Adding weight to our decision, Congress passed, and the President signed, §8772 in furtherance of their stance on a matter of foreign policy. Action in that realm warrants respectful review by courts. The Executive has historically made case-specific sovereign-immunity determinations to which courts have deferred. And exercise by Congress and the President of control over claims against foreign governments, as well as foreign-government-owned property in the United States, is hardly a novelty. In accord with the courts below, we perceive in §8772 no violation of separation-of-powers principles, and no threat to the independence of the Judiciary.
We set out here statutory provisions relevant to this case. American nationals may file suit against state sponsors of terrorism in the courts of the United States. See 28
U.S.C. §1605A. Specifically, they may seek “money damages . . . against a foreign state for personal injury or death that was caused by” acts of terrorism, including “torture, extrajudicial killing, aircraft sabotage, hostage taking, or the provision of material support” to terrorist activities. §1605A(a)(1). This authorization—known as the “terrorism exception”—is among enumerated exceptions prescribed in the Foreign Sovereign Immunities Act of 1976 (FSIA) to the general rule of sovereign immunity.
Click here for the full text.
*via The New York Times
President Hassan Rouhani
“We will soon take the case of the $2 billion to the international court.”
“We will not allow the United States to swallow this money so easily.”
—May 20, 2016, in a televised speech
Foreign Minister Mohammad Javad Zarif
“We hold the U.S. administration responsible for preservation of Iranian funds, and if they are plundered, we will lodge a complaint with the I.C.J. for reparation.”
—April 25, 2016, to the press
“I have lost every respect for U.S. justice. The judgment by the Supreme Court and the other, even more absurd judgment by a New York circuit court deciding that Iran should pay damages for 9/11 are the height of absurdity.

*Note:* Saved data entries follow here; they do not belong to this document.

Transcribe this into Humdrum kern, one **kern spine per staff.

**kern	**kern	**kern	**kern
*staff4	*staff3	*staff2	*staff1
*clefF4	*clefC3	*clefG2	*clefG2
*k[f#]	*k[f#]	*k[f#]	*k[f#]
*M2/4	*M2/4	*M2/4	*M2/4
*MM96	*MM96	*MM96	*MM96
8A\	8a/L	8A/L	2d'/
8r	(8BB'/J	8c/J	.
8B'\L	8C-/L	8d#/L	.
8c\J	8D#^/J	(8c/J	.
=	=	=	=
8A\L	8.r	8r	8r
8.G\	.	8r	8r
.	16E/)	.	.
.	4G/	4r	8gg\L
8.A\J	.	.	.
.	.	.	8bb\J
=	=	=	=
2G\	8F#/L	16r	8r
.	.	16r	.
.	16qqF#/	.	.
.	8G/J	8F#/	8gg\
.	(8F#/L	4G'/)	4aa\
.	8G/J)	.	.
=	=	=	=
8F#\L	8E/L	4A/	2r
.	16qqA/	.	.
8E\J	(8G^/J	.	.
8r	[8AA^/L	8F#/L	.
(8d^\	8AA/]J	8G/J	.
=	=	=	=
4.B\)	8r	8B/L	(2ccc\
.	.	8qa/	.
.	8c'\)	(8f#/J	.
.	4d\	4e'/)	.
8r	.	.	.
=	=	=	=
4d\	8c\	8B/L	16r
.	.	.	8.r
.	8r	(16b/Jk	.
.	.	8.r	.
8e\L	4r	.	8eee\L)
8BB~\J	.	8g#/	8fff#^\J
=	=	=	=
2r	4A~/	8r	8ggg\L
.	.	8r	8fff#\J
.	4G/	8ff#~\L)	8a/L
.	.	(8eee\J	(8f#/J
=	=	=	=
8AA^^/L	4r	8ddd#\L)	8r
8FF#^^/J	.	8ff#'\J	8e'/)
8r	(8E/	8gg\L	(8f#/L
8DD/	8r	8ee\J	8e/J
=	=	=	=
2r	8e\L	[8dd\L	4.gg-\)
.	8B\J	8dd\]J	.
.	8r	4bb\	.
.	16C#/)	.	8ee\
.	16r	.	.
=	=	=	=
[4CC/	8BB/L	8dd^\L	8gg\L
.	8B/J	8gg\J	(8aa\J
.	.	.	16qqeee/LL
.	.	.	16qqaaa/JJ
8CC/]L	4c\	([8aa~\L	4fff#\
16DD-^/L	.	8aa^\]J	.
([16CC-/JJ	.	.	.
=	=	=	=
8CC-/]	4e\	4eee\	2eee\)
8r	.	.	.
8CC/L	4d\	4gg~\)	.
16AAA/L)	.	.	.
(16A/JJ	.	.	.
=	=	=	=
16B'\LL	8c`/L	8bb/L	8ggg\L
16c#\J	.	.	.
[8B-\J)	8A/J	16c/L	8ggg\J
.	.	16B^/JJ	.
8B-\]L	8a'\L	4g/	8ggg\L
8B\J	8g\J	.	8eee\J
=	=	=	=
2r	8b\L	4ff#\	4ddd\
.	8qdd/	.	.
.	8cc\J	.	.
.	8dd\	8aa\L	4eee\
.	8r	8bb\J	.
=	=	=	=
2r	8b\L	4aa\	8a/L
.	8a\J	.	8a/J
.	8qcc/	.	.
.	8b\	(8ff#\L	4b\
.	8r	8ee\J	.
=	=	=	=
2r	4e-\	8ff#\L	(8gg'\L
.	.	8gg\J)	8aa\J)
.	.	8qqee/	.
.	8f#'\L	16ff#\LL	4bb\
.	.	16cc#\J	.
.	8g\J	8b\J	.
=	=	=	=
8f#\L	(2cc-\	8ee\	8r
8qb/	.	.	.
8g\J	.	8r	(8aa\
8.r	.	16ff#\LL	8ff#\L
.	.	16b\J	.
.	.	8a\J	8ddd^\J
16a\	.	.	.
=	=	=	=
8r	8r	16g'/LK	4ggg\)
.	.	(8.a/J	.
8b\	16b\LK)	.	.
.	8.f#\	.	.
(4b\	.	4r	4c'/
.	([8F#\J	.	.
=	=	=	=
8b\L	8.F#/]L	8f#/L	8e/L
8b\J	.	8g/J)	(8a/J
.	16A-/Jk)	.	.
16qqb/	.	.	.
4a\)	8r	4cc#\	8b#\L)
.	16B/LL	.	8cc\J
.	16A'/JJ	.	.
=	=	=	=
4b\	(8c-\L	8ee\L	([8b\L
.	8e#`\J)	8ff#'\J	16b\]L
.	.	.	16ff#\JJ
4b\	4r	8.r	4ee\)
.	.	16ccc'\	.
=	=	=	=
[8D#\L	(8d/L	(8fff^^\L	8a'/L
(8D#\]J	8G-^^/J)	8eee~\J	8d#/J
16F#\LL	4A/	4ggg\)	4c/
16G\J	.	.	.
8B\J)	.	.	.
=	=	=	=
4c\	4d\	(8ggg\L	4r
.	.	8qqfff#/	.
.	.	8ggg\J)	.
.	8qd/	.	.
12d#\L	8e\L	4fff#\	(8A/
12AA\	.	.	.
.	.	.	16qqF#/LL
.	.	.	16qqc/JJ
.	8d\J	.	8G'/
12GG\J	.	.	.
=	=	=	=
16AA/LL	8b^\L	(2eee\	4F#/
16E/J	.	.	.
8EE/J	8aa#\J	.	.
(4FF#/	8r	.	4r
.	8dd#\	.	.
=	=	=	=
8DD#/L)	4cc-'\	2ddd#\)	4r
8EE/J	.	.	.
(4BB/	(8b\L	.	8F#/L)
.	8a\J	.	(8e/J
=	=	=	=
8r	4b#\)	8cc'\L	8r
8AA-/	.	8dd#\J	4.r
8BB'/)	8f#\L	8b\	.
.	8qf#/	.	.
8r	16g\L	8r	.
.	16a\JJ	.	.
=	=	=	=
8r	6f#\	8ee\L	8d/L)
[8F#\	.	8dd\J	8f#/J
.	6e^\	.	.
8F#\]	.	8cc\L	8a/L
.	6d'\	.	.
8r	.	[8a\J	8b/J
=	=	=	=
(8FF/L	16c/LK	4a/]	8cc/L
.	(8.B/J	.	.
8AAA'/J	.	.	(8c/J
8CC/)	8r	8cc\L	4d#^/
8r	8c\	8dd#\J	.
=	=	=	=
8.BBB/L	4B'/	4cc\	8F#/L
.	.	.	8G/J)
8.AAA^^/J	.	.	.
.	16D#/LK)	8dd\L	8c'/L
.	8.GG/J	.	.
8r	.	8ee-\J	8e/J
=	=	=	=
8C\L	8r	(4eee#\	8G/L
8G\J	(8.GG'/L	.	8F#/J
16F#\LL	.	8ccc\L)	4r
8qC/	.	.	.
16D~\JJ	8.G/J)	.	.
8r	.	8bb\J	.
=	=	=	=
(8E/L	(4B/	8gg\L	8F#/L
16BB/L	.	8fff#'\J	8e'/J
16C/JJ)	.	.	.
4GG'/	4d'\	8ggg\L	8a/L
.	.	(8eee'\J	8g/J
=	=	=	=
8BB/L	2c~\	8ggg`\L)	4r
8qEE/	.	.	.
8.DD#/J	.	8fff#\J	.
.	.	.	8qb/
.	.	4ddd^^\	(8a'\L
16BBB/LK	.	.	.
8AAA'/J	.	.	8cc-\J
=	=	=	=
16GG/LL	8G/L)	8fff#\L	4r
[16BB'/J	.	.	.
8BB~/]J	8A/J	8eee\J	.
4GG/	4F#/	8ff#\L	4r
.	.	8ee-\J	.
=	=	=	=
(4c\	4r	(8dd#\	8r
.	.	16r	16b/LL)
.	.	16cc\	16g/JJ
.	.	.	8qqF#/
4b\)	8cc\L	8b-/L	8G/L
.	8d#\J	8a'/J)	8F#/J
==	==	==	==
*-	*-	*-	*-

“People can legislate in other countries to confiscate American assets. Would you be happy with that? … The Supreme Court is the Supreme Court of the United States, not the Supreme Court of the world. We’re not under its jurisdiction, nor is our money.
“It is a theft. Huge theft. It is highway robbery. And believe you me, we will get it back.”
—April 21, 2016, in an interview with The New Yorker
Foreign Ministry spokesman Hossein Jaberi Ansari
“The ruling has mocked [international] law,” and “amounts to appropriation of the Islamic Republic of Iran’s property.”
—April 21, 2016, to the press
Supreme Leader Ayatollah Ali Khamenei
The US intrigues & deceives, yet complains why we are pessimist! 1/3 #JCPOA— Khamenei.ir (@khamenei_ir) April 27, 2016
May 5 Letter from the Non-Aligned Movement to U.N. Secretary General Ban Ki-moon
The Coordinating Bureau of the Non-Aligned Movement rejects the illegal practice of the United States in defying international law by allowing and facilitating private plaintiffs to bring civil action before US courts against sovereign states, including the Islamic Republic of Iran, leading to the awards of default judgements against them and their national institutions. …
Legislation by US Congress to pave the way for illegally confiscating foreign assets in the United States and the actions by the US government… enables US courts to issue groundless rulings.